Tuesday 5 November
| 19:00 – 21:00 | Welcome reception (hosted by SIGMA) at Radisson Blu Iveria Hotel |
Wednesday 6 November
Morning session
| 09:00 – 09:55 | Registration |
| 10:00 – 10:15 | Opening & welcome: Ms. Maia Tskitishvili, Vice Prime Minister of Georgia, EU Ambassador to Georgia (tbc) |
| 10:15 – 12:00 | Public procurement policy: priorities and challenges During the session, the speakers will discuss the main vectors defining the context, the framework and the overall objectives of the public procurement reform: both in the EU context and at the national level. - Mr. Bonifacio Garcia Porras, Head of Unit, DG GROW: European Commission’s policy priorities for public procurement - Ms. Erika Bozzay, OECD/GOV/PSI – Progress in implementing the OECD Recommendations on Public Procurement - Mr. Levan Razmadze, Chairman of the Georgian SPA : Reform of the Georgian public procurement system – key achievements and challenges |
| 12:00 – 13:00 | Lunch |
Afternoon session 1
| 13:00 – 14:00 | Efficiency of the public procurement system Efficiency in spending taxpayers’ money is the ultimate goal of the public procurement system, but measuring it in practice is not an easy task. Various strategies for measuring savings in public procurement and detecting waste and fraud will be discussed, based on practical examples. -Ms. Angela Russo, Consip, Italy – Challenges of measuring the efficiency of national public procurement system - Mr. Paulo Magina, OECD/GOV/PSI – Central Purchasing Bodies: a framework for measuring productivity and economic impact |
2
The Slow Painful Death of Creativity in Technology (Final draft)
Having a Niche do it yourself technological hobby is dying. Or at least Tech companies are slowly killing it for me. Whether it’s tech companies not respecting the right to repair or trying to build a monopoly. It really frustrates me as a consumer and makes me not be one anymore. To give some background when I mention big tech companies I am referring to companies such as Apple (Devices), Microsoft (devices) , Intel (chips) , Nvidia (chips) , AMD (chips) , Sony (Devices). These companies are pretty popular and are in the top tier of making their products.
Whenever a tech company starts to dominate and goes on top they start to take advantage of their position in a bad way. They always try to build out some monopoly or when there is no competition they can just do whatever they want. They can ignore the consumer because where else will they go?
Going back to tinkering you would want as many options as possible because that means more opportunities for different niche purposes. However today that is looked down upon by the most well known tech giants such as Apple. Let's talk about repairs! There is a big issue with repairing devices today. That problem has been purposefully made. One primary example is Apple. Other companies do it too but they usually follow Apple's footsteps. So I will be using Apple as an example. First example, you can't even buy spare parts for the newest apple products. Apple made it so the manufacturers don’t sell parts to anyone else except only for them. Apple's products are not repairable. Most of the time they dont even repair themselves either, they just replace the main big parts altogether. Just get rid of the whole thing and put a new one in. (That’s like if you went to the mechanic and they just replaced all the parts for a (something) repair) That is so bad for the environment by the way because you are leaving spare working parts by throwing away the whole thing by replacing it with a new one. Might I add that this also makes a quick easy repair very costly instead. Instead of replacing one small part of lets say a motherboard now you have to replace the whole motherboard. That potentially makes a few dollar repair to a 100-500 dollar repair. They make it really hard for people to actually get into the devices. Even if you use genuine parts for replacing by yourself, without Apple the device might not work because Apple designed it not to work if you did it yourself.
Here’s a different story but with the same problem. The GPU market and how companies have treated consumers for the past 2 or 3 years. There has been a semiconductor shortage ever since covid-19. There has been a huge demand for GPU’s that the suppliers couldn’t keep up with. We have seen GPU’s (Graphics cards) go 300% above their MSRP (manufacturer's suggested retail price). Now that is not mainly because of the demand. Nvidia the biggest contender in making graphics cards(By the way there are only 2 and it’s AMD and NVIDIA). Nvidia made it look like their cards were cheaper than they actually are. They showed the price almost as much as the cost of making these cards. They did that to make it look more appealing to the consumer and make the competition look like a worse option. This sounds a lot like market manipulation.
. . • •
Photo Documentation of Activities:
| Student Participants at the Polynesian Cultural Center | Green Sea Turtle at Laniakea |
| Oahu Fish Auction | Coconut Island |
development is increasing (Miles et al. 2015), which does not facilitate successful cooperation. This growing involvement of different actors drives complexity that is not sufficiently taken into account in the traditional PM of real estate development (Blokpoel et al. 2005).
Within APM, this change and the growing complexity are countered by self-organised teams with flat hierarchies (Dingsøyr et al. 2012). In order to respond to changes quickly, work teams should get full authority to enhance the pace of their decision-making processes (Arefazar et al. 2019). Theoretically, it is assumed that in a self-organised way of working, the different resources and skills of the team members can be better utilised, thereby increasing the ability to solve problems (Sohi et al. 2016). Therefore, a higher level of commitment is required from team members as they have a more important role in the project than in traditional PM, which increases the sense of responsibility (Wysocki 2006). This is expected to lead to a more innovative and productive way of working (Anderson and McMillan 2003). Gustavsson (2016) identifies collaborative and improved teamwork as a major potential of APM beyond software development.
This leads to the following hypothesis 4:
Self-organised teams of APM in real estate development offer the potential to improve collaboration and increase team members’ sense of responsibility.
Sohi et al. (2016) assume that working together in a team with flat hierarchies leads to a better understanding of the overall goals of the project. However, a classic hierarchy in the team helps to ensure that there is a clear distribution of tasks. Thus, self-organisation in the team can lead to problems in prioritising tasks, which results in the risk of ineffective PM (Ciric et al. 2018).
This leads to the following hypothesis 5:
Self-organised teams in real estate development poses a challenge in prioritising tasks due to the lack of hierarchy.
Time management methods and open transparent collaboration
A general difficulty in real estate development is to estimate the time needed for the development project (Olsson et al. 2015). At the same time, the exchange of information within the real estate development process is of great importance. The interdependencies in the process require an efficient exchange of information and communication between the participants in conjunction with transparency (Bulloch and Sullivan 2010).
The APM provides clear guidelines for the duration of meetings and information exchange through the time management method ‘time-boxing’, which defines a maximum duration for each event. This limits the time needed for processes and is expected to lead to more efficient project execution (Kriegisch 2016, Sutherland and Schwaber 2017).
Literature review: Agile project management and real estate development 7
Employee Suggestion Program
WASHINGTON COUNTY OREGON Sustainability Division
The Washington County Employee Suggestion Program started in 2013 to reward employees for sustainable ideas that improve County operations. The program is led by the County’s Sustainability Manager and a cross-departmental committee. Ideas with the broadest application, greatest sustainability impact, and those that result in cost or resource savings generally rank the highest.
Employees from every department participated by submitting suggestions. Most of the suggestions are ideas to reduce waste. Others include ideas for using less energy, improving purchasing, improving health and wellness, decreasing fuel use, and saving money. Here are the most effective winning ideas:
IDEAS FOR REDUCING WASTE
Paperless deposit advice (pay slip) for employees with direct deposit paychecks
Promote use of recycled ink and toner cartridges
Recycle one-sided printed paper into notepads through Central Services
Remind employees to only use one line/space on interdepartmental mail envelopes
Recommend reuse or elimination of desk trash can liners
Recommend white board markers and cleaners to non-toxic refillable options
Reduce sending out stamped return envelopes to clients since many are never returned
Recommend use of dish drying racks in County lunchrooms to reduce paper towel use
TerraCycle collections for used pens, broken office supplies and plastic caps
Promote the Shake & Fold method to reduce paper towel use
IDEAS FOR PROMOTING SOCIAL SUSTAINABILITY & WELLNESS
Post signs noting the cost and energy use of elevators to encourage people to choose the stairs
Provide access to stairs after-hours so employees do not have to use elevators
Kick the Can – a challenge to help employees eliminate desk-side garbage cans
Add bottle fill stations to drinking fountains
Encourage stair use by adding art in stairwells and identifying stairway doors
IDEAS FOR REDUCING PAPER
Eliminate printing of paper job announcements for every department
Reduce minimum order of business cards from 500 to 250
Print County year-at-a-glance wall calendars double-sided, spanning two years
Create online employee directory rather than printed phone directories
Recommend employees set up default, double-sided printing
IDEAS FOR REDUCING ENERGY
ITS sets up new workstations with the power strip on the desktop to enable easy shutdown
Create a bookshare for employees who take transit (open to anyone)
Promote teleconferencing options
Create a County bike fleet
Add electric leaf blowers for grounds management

Task brief - Where a line of the listing holds the string "double", copy that line.

Written solution -
Print County year-at-a-glance wall calendars double-sided, spanning two years
Recommend employees set up default, double-sided printing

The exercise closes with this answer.